_What to produce_
From the entries that follow, copy exactly the lines beginning at the line holding "0.84 – ∞ | 1/198.9 |" and continuing through the line holding "Page 6 of 6".

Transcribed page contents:
[Start of section]

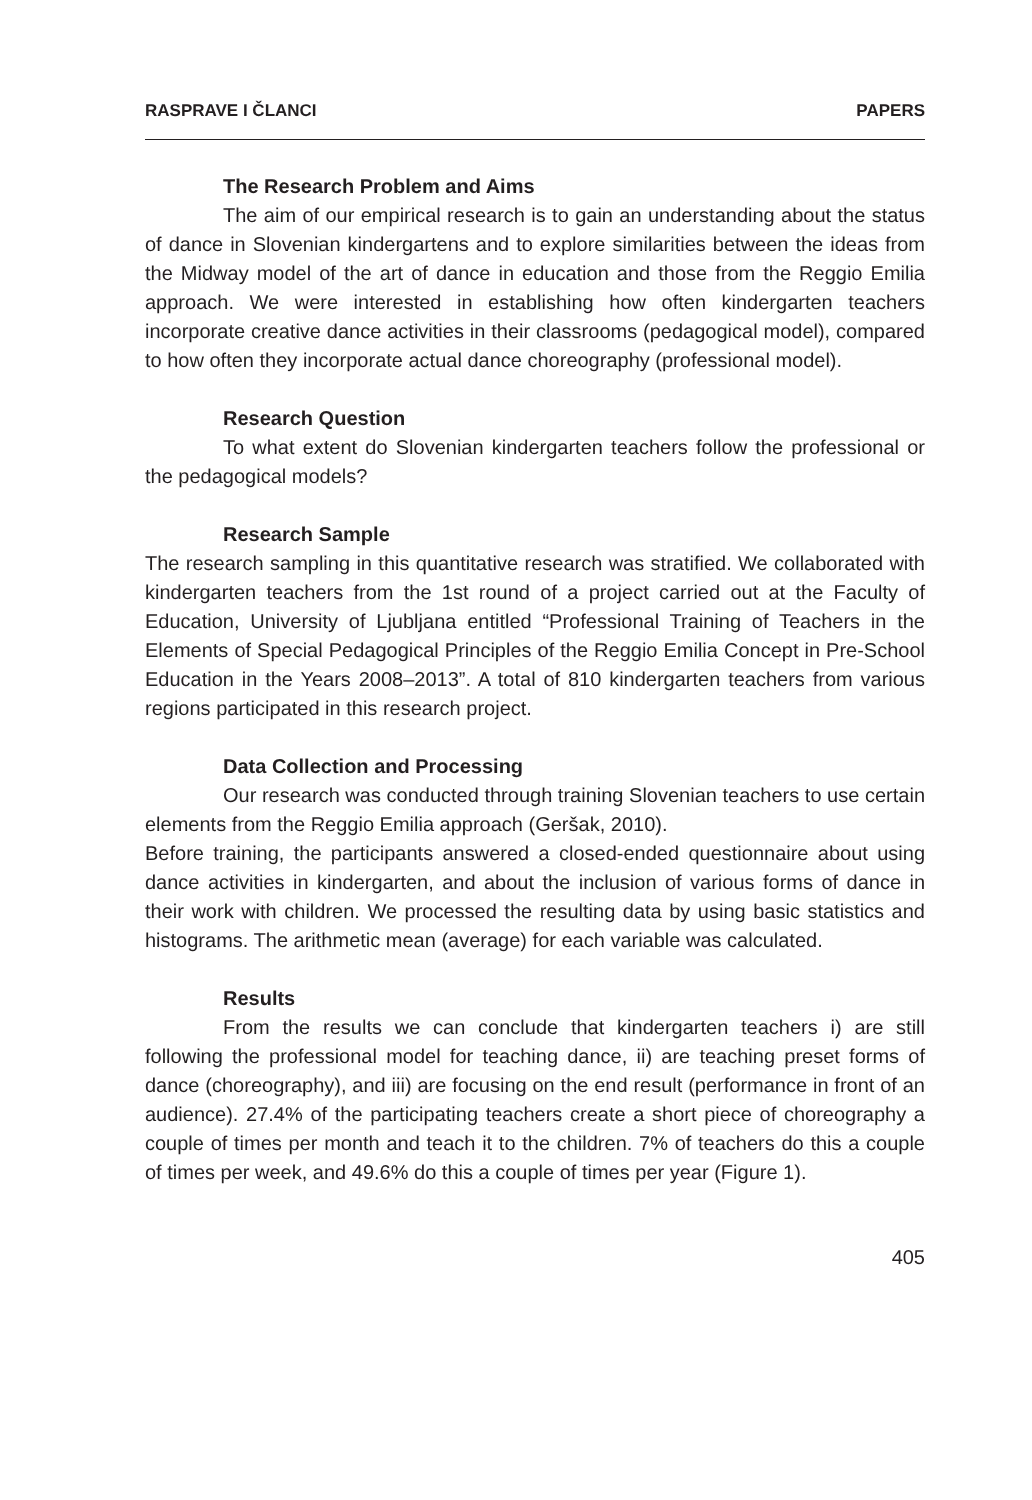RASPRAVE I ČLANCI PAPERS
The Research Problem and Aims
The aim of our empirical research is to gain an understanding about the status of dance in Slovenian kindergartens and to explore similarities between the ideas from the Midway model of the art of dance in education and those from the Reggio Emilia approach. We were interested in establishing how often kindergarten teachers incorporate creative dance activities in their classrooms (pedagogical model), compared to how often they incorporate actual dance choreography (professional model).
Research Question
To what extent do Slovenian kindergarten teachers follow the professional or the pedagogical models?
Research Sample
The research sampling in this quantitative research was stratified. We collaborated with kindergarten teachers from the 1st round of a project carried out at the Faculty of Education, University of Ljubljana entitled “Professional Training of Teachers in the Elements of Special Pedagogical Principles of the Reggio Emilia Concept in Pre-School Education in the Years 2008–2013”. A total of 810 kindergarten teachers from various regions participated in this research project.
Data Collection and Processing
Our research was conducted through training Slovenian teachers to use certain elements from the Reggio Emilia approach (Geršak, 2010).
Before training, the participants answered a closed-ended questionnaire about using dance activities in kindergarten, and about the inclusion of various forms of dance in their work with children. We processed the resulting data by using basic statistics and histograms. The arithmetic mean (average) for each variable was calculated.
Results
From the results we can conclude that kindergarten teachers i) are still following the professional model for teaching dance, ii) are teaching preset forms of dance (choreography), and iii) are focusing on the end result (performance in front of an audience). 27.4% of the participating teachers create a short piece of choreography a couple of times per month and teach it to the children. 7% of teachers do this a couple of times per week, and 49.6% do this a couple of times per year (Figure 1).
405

[End of section]
[Start of section]

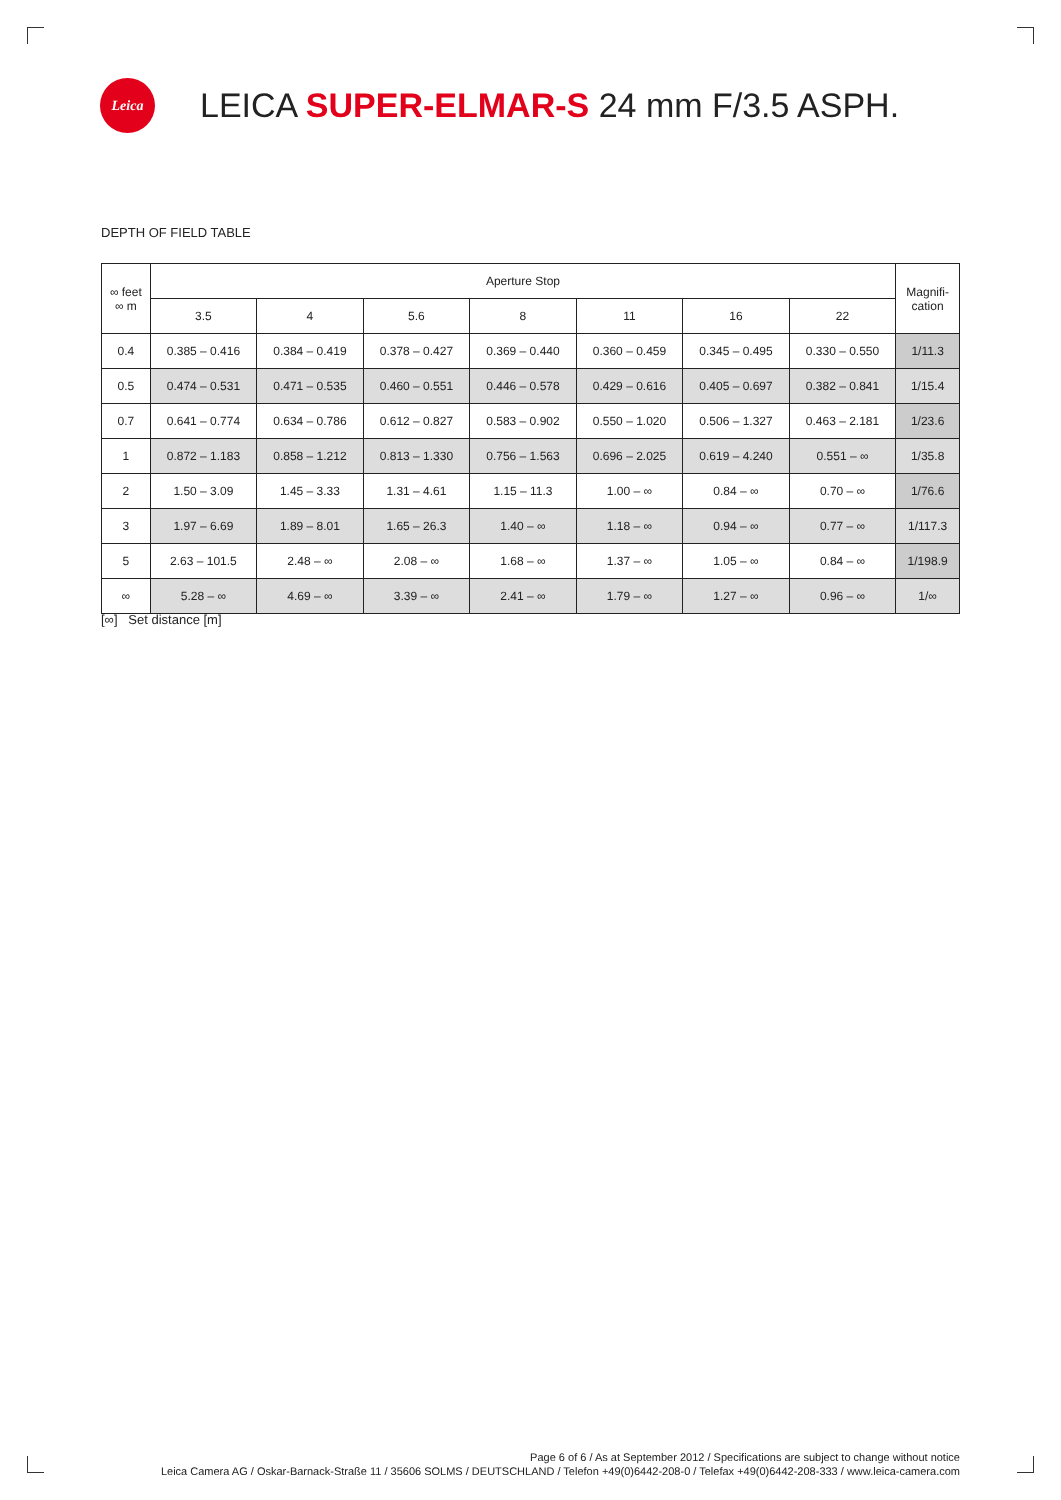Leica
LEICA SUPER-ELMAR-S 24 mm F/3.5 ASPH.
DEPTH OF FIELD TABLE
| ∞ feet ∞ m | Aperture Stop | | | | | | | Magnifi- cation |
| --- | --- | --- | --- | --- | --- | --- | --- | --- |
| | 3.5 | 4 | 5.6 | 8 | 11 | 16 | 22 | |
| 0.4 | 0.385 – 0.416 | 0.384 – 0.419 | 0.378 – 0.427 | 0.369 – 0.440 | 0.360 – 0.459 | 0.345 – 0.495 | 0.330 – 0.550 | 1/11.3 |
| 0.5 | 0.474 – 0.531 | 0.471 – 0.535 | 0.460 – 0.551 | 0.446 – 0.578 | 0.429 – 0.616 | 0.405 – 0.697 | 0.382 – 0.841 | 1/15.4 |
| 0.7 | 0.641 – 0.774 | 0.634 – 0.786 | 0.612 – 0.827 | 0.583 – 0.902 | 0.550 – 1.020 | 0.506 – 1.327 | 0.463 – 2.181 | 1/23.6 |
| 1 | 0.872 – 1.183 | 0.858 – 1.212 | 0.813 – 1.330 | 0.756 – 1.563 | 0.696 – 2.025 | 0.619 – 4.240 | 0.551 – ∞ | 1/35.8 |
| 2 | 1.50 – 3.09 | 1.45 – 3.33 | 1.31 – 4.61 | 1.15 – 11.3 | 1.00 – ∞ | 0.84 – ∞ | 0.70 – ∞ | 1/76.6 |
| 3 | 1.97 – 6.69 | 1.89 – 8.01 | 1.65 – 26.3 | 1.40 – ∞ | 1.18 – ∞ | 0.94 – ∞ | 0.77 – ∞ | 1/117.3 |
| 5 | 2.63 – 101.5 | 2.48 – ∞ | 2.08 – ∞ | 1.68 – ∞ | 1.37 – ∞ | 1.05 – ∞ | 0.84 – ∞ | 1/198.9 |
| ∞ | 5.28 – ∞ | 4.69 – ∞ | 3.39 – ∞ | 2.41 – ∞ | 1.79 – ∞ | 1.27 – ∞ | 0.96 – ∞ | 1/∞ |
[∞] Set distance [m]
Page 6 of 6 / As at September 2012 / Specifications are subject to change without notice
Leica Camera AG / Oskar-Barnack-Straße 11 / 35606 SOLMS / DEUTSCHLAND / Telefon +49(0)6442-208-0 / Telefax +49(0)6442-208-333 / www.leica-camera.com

[End of section]

_Answer space_
| 5 | 2.63 – 101.5 | 2.48 – ∞ | 2.08 – ∞ | 1.68 – ∞ | 1.37 – ∞ | 1.05 – ∞ | 0.84 – ∞ | 1/198.9 |
| ∞ | 5.28 – ∞ | 4.69 – ∞ | 3.39 – ∞ | 2.41 – ∞ | 1.79 – ∞ | 1.27 – ∞ | 0.96 – ∞ | 1/∞ |
[∞] Set distance [m]
Page 6 of 6 / As at September 2012 / Specifications are subject to change without notice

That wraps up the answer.